Collected data:
Content starts

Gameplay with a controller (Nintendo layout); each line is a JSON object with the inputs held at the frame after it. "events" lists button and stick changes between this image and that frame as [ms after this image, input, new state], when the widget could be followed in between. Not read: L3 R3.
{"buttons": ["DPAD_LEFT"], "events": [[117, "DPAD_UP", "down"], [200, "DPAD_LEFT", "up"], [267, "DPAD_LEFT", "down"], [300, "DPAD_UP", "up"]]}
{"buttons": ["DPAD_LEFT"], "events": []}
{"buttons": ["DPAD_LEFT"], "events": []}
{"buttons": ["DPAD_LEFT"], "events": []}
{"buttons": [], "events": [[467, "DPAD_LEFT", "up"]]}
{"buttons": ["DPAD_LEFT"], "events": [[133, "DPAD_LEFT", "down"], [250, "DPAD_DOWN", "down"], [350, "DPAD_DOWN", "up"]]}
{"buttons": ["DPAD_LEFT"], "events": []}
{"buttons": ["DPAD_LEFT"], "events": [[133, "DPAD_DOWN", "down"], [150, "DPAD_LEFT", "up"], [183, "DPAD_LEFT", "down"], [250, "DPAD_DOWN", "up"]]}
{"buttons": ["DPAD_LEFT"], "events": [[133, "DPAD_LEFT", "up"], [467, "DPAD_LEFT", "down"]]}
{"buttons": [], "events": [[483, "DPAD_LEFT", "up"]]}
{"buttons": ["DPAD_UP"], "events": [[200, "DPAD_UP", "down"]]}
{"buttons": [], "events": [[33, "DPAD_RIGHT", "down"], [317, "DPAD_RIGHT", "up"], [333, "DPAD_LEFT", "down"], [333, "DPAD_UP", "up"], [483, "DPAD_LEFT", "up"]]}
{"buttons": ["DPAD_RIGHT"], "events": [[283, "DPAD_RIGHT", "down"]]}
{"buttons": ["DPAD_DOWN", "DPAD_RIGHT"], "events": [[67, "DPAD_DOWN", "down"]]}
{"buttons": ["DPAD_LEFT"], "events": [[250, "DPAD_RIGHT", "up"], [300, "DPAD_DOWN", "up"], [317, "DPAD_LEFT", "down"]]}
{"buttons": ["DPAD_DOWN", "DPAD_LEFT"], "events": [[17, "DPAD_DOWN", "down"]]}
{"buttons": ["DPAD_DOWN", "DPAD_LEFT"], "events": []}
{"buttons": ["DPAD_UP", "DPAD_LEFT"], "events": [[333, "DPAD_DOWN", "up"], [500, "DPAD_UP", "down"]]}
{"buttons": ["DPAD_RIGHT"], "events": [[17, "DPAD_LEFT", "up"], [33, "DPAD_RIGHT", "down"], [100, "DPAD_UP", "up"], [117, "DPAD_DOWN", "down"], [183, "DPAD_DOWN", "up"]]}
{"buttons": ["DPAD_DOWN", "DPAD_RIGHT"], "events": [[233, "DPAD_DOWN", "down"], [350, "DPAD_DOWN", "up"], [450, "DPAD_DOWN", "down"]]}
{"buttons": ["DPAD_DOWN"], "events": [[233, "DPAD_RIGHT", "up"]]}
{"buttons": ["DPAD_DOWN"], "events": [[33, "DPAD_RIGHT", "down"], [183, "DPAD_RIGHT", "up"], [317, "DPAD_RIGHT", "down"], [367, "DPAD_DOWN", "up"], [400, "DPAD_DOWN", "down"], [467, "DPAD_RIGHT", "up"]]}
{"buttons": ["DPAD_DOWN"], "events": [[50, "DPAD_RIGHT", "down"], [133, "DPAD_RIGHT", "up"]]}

Content ends

Copy the records word for word.

◆ **Written solution**:
Gameplay with a controller (Nintendo layout); each line is a JSON object with the inputs held at the frame after it. "events" lists button and stick changes between this image and that frame as [ms after this image, input, new state], when the widget could be followed in between. Not read: L3 R3.
{"buttons": ["DPAD_LEFT"], "events": [[117, "DPAD_UP", "down"], [200, "DPAD_LEFT", "up"], [267, "DPAD_LEFT", "down"], [300, "DPAD_UP", "up"]]}
{"buttons": ["DPAD_LEFT"], "events": []}
{"buttons": ["DPAD_LEFT"], "events": []}
{"buttons": ["DPAD_LEFT"], "events": []}
{"buttons": [], "events": [[467, "DPAD_LEFT", "up"]]}
{"buttons": ["DPAD_LEFT"], "events": [[133, "DPAD_LEFT", "down"], [250, "DPAD_DOWN", "down"], [350, "DPAD_DOWN", "up"]]}
{"buttons": ["DPAD_LEFT"], "events": []}
{"buttons": ["DPAD_LEFT"], "events": [[133, "DPAD_DOWN", "down"], [150, "DPAD_LEFT", "up"], [183, "DPAD_LEFT", "down"], [250, "DPAD_DOWN", "up"]]}
{"buttons": ["DPAD_LEFT"], "events": [[133, "DPAD_LEFT", "up"], [467, "DPAD_LEFT", "down"]]}
{"buttons": [], "events": [[483, "DPAD_LEFT", "up"]]}
{"buttons": ["DPAD_UP"], "events": [[200, "DPAD_UP", "down"]]}
{"buttons": [], "events": [[33, "DPAD_RIGHT", "down"], [317, "DPAD_RIGHT", "up"], [333, "DPAD_LEFT", "down"], [333, "DPAD_UP", "up"], [483, "DPAD_LEFT", "up"]]}
{"buttons": ["DPAD_RIGHT"], "events": [[283, "DPAD_RIGHT", "down"]]}
{"buttons": ["DPAD_DOWN", "DPAD_RIGHT"], "events": [[67, "DPAD_DOWN", "down"]]}
{"buttons": ["DPAD_LEFT"], "events": [[250, "DPAD_RIGHT", "up"], [300, "DPAD_DOWN", "up"], [317, "DPAD_LEFT", "down"]]}
{"buttons": ["DPAD_DOWN", "DPAD_LEFT"], "events": [[17, "DPAD_DOWN", "down"]]}
{"buttons": ["DPAD_DOWN", "DPAD_LEFT"], "events": []}
{"buttons": ["DPAD_UP", "DPAD_LEFT"], "events": [[333, "DPAD_DOWN", "up"], [500, "DPAD_UP", "down"]]}
{"buttons": ["DPAD_RIGHT"], "events": [[17, "DPAD_LEFT", "up"], [33, "DPAD_RIGHT", "down"], [100, "DPAD_UP", "up"], [117, "DPAD_DOWN", "down"], [183, "DPAD_DOWN", "up"]]}
{"buttons": ["DPAD_DOWN", "DPAD_RIGHT"], "events": [[233, "DPAD_DOWN", "down"], [350, "DPAD_DOWN", "up"], [450, "DPAD_DOWN", "down"]]}
{"buttons": ["DPAD_DOWN"], "events": [[233, "DPAD_RIGHT", "up"]]}
{"buttons": ["DPAD_DOWN"], "events": [[33, "DPAD_RIGHT", "down"], [183, "DPAD_RIGHT", "up"], [317, "DPAD_RIGHT", "down"], [367, "DPAD_DOWN", "up"], [400, "DPAD_DOWN", "down"], [467, "DPAD_RIGHT", "up"]]}
{"buttons": ["DPAD_DOWN"], "events": [[50, "DPAD_RIGHT", "down"], [133, "DPAD_RIGHT", "up"]]}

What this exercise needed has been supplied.